What the data and deployment reveal
Benchmarks expose the gulf between coherence and correctness. Early general‑purpose models on TruthfulQA answered barely over two‑thirds on average, while newer systems excel with careful prompting, error numbers remain untouched. Stanford HAI’s AI Index has learned to yell about hallucinations as a robust failure mode in summarization, question‑answering, and reasoning tasks.
Real‑world tests echo this. Medico-legal assessments have described made‑up references and imaginary studies in a significant proportion of outputs where models are not grafted onto evidence. Industry experiments with anal-o-generation (from groups like Google DeepMind and Meta) demonstrate material reductions in factal errors, but even retrieval can be overridden when incentives are structured so that they still favor the rapid, confident utters of force:Text.
The bottom line: models often know when they might be wrong—work from Anthropic and others demonstrates that language models harbor latent uncertainty signals—but our current scoring and product KPIs do not encourage making those known unknowns.
Fix the incentives: Punish confidence, reward doubt
OpenAI’s suggestion is simple: make evals uncertainty‑aware. Punish confident errors more than honest uncertainty, and award partial credit for not taking a stand or hedging when the evidence is weak. In practice, they say, that would involve replacing single accuracy numbers with metrics such as calibrated accuracy, precision at high confidence, and selective risk curves.
Product metrics should follow suit. Rather than optimize for maximum “answers per query,” teams may monitor verifiability (proportion of claims with references), grounded precision (accuracy of claims supported by evidence), and safe abstention rate (cases in which the model requests tools or refrains). The NIST AI Risk Management Framework and recommendations from the UK AI Safety Institute each promote measurable uncertainty and calibration as central components of trustworthiness in AI.

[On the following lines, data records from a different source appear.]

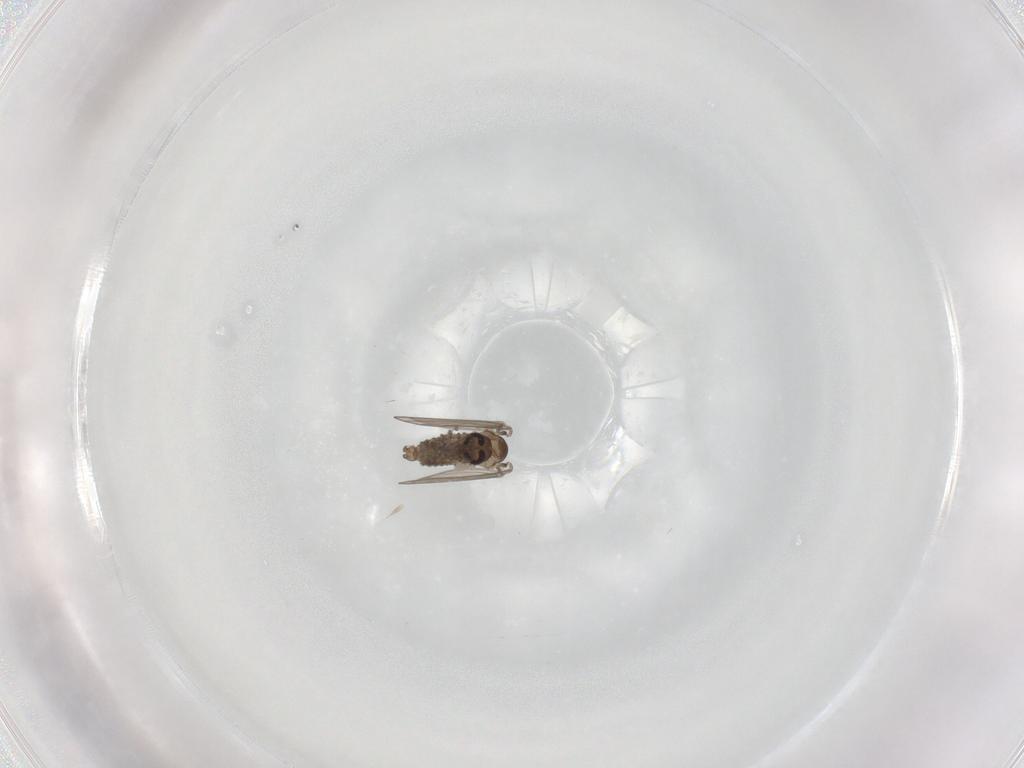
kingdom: Animalia
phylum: Arthropoda
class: Insecta
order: Diptera
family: Psychodidae
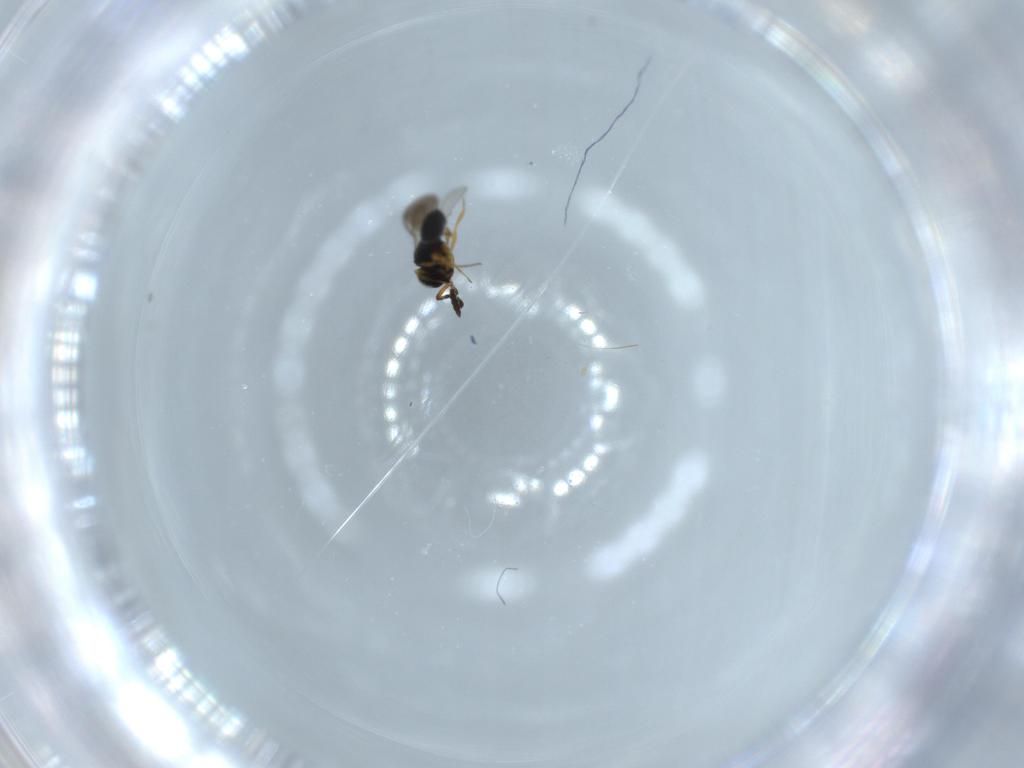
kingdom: Animalia
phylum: Arthropoda
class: Insecta
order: Hymenoptera
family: Scelionidae
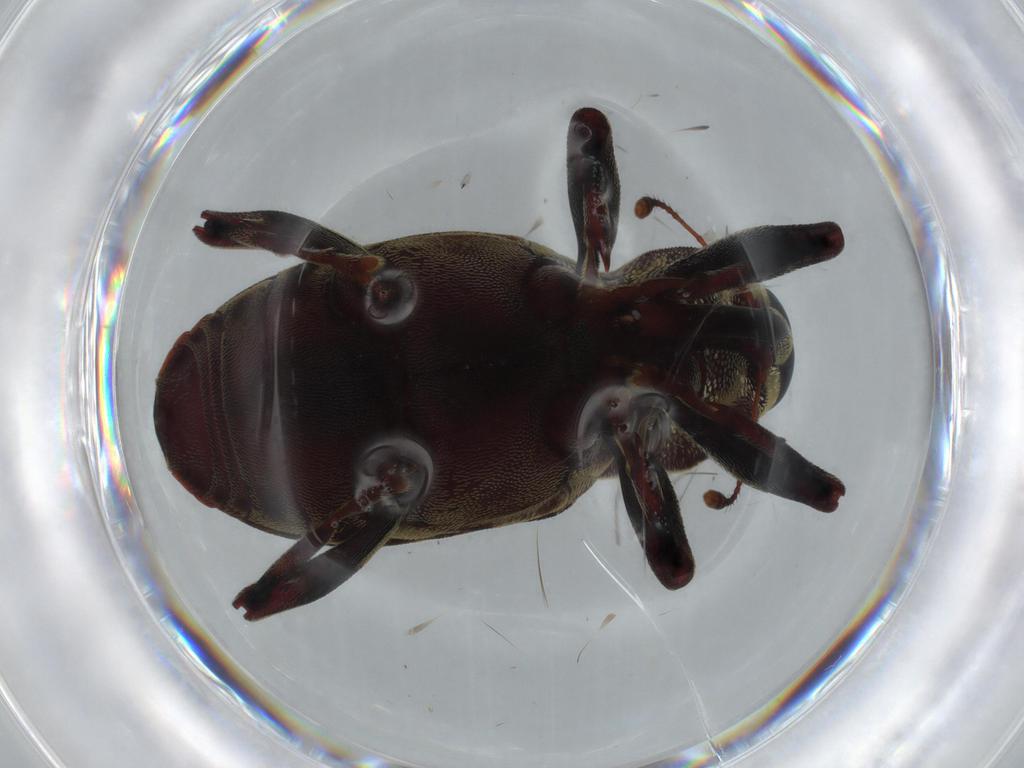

There are technical levers to backstop those incentives: calibrated confidence scoring, self‑consistency and cross‑examination prompts (machinists argue against each other, rather than having only one AI argue against you), tool use at retrieval and code execution, and chain‑of‑verification (the chance to force models to check a claim against the sources before they can speak). Systems like DeepMind’s Sparrow led the way with rule‑based refusal policies; more recent enterprise deployments gate high‑risk answers behind citations or human review.
Trade‑offs and limits
Harsher penalties for overconfidence leads to higher levels of abstaining participants and reduces the response speed. Some users will find that less insightful. There’s also the danger of “excess doubt,” when models disclaim too much, especially for underrepresented topics where retrieval data is limited. Guardrails need to be domain‑aware: in creative ideation, some level of speculation is OK; in finance or in medicine, it’s not.
And incentives aren’t the only part of the picture. Errors persist when there are gaps in knowledge, ambiguous prompts, and shifts in distribution. Better data curation, sensible tool craft, and true provenance can’t be replaced by any scoring tweak. But changing incentives is a high‑leverage move that alter the way models behave here and now, not until the next moonshot.
Bottom line
Bad incentives do not conjure hallucinations out of nothing, but they make them stick. When leaderboards and KPIs reward lucky guesses and polished prose, models are forced to bluff. Flip the incentives — penalize cocksure wrongness, reward calibrated uncertainty and willingness to update, insist on proof of how you know, in the most concrete and verifiable terms — and you turn honesty from a nice‑to‑have into the winning strategy.